«Die neue griechische Regierung sollte jetzt ihre Chance nutzen und die nötigen Massnahmen ergreifen, damit Polizei- und Justizbehörden Vorfälle von Polizeigewalt rasch, unparteilich und effektiv untersuchen», sagte David Diaz-Jogeix von Amnesty International anlässlich der Vorstellung des Berichts in Athen.
Die griechischen Behörden haben solche Vorkommnisse bisher meist als «isolierte Einzelfälle» abgetan. Der neue Amnesty-Bericht Police violence in Greece: Not just 'isolated incidents' zeigt eine andere Realität.
Die strengen Sparmassnahmen der Regierung im Zuge der sich verschärfenden Wirtschaftskrise haben viele Demonstrationen provoziert. Obwohl diese weitgehend friedlich verliefen, reagierte die Polizei gemäss zahlreichen Berichten von Betroffenen oft mit exzessiver Gewalt. Unter anderem setzte sie in einer Art und Weise chemische Reizstoffe und Blendgranaten ein, die internationale Normen verletzt.
Demonstranten, die verhaftet und ins Gefängnis gebracht wurden, erhielten keinen Zugang zu Ärzten oder Rechtsanwältinnen. Misshandelt werden oft auch Angehörige von Minderheiten oder verletzliche Gruppen, etwa Asylsuchende, Migranten oder Roma.

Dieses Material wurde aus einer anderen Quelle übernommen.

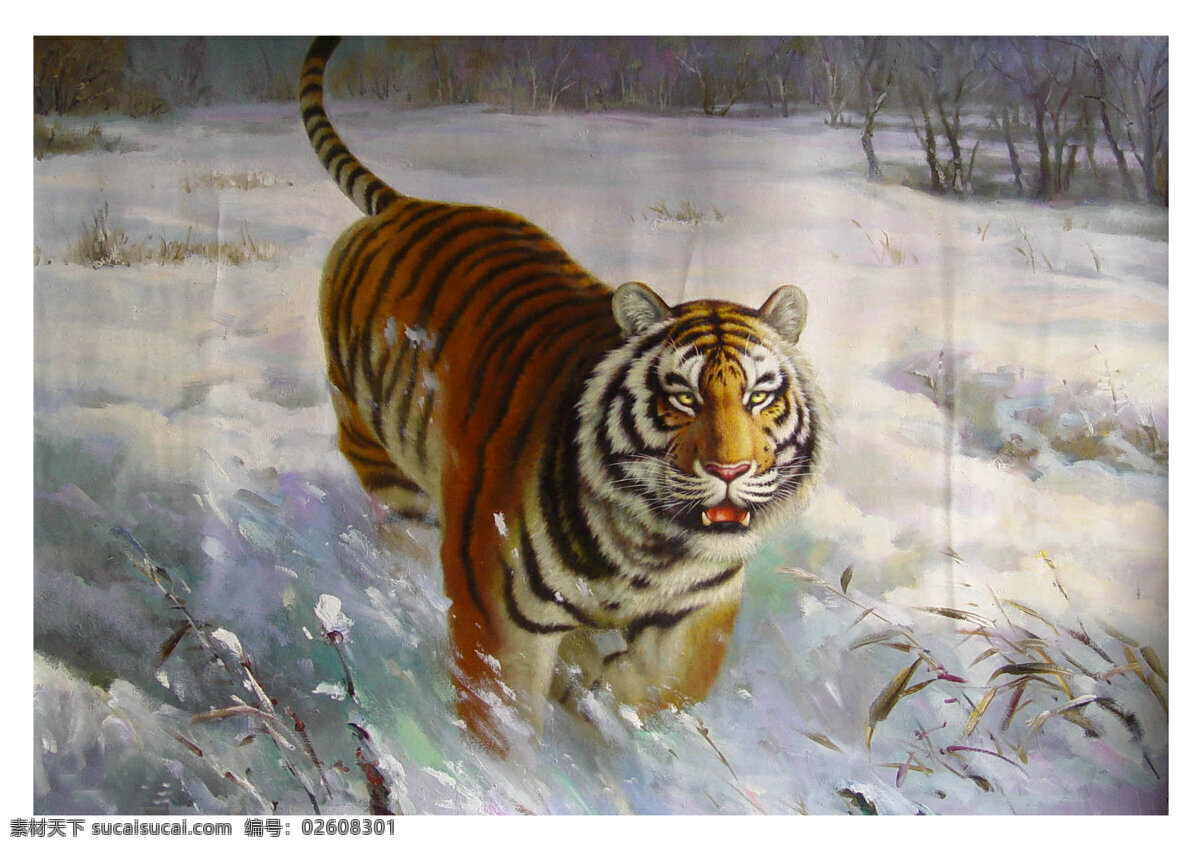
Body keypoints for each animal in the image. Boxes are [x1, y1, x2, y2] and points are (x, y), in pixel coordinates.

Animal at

«Polizeibeamte, die strafbare Handlungen begehen, kommen oft unbehelligt davon. Ihre Opfer haben keine Chance, entschädigt zu werden oder Wiedergutmachung zu bekommen», sagt David Diaz-Jogeix. «Grund dafür sind die systemimmanenten Probleme in der Untersuchung, Verfolgung und Bestrafung von Menschenrechtsverletzungen durch Angehörige der Polizei. Dazu kommt, dass der Tatbestand der Folter im griechischen Strafgesetz deutlich enger definiert ist als in internationalen Verträgen, die Griechenland unterzeichnet hat.»
Zwei Fallbeispiele
Manolis Kypreos beobachtete als Journalist auf dem Syntagma-Platz in Athen die Demonstrationen gegen die Sparprogramme der Regierung. Gegenüber Amnesty International berichtete er, wie am 15. Juni 2011 der Kommandant einer Polizeieinheit einen Polizeibeamten anwies, eine Blendgranate auf ihn zu werfen. Seinen Aussagen gemäss hatte er sich kurz zuvor als Journalist zu erkennen gegeben. Manolis Kypreos erlitt einen totalen Gehörverlust auf beiden Ohren, was das Ende seiner Karriere als Journalist bedeutete. Ende 2011 hat die Athener Staatsanwaltschaft in erster Instanz Klage gegen die bisher nicht identifizierten Polizisten wegen schwerer Körperverletzung erhoben. Briefaktion für Manolis Kypreos
Yiannis Kafkas, ein arbeitsloser Psychologe und Nachdiplomstudent der Fotografie, wurde an einer Anti-Austeritäts-Demonstration am 11. Mai 2011 von der Einsatzpolizei dermassen heftig geschlagen, dass er beinahe tödliche Kopfverletzungen erlitt. Gemäss seinem Anwalt und seiner eigenen Aussage wurde er mit einem der Feuerlöscher, die die Einsatzpolizei gewöhnlich mit sich führt, traktiert. Er musste 20 Tage im Spital bleiben, 10 davon auf der Intensivstation nach einer Notoperation. Im Februar 2012 übermittelte die Polizei ihre Erkenntnisse bezüglich der Attacke auf Yiannis Kafkas an den Athener Staatsanwalt. Bis anhin hat dieser den vorliegenden Informationen gemäss jedoch noch nicht entschieden, ob eine Klage gegen einen bekannten oder gegen einen noch immer nicht identifizierten Polizeibeamten eingereicht werden soll.